Be the best or be the second



“My daughter wants to be a second violinist. Not the first, not the soloist; what she wants is to play calmly, in the background, because that makes her happy.” So began one of the letters to the director published this week in the newspaper, under the title the happiness of the second violin. The letter ran like gunpowder on Twitter, giving rise to thousands of retweets in different posts, as well as an interesting debate not only about the role of each instrument in the orchestra, but also about the difference between the first and second, among the best and everyone else.

We live in a world where competing to be the best is a maxim that permeates us, but at the same time, more and more voices suggest that this way of understanding excellence makes us unhappy and impoverishes our society. That’s why the desire of this young violinist, combined with the excellent title of the letter, the happiness of the second violin, it worked as a release for many. “Society assumes that a second violinist is a frustrated soloist,” summarized @jl_sastre in a series of posts on the subject. However, the satisfaction of this symbolic violinist suggests that perhaps the frustrated ones are the first.

Being the best is always separating from others, it’s a race to loneliness and isolation. Because there are never two better ones, so that best one will be alone in your imagination and will suffer that loneliness in your heart. I use the feminine here in honor of the young woman who opened the debate, but of course it also applies to the masculine.

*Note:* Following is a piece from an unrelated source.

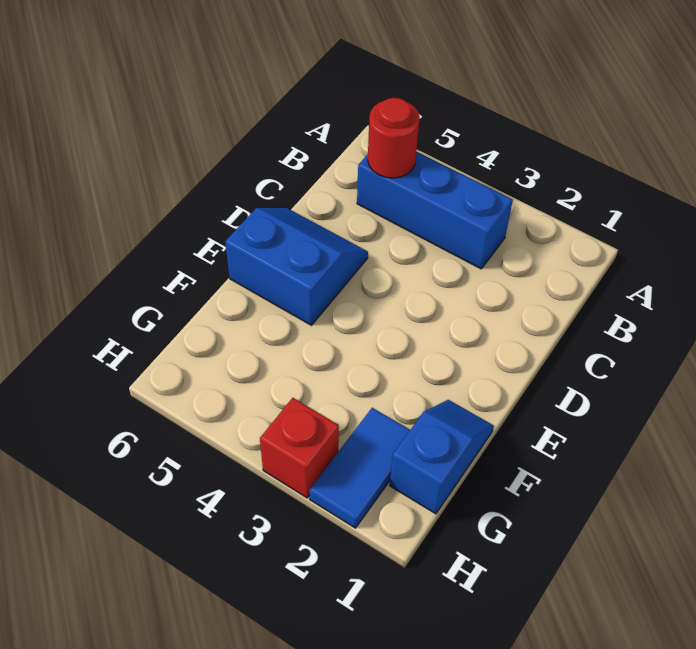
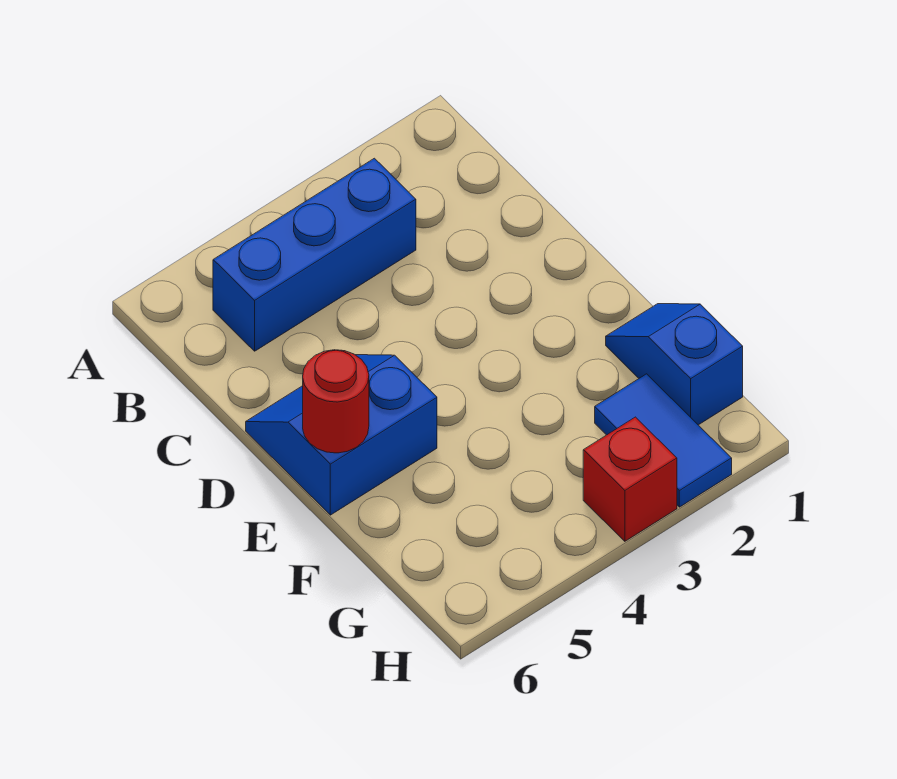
red round brick B5 level 2 -> red round brick E6 level 2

A society where everyone wants to be the best will be a society based on the lonely and lonely.

Whoever is determined to be the best will read society in terms of competition and therefore in terms of obstacles and problems, so that “the best” is a problematic civil conflagration structure for creating groups and solidarity. The example of the violin is really beautiful in this sense, because it illuminates the fact that those who heartily want to be part of an orchestra, of something bigger than themselves, do not aspire to be “the best of”, but rather to “be part of ”. And that’s what the young woman called “second violin”. I wish all soloists had achieved their position in the orchestra wishing someday, more than anything else, to be a part of it instead of being the best part of it.

Because, on the other hand, there is no way to know who is the best or the best, except by the signs attributed to them by power, money or politics, which usually translate into material signs. “All are necessary, soloists and seconds, but not all of them have the same value, because not all of them can be replaced with the same ease”, protests @yanosvale7 inside the thread. And he adds: “This phobia for brilliant people who push themselves above average seems complex.” However, it is evident that the young violinist does not write for lack of talent or denying the idea of ​​being the best in the ethical, intellectual and spiritual sense, which could also boost the noble desire to “be the best”. The letter and the applause it motivated, the thousands of tweets, retweets and comments protest against the idea of ​​being the best within the accepted conventions in our society: production and work. And so the best is nothing but the queen ant, the anthill’s servant. What a joy to know that, in the human swarm, resistance throbs.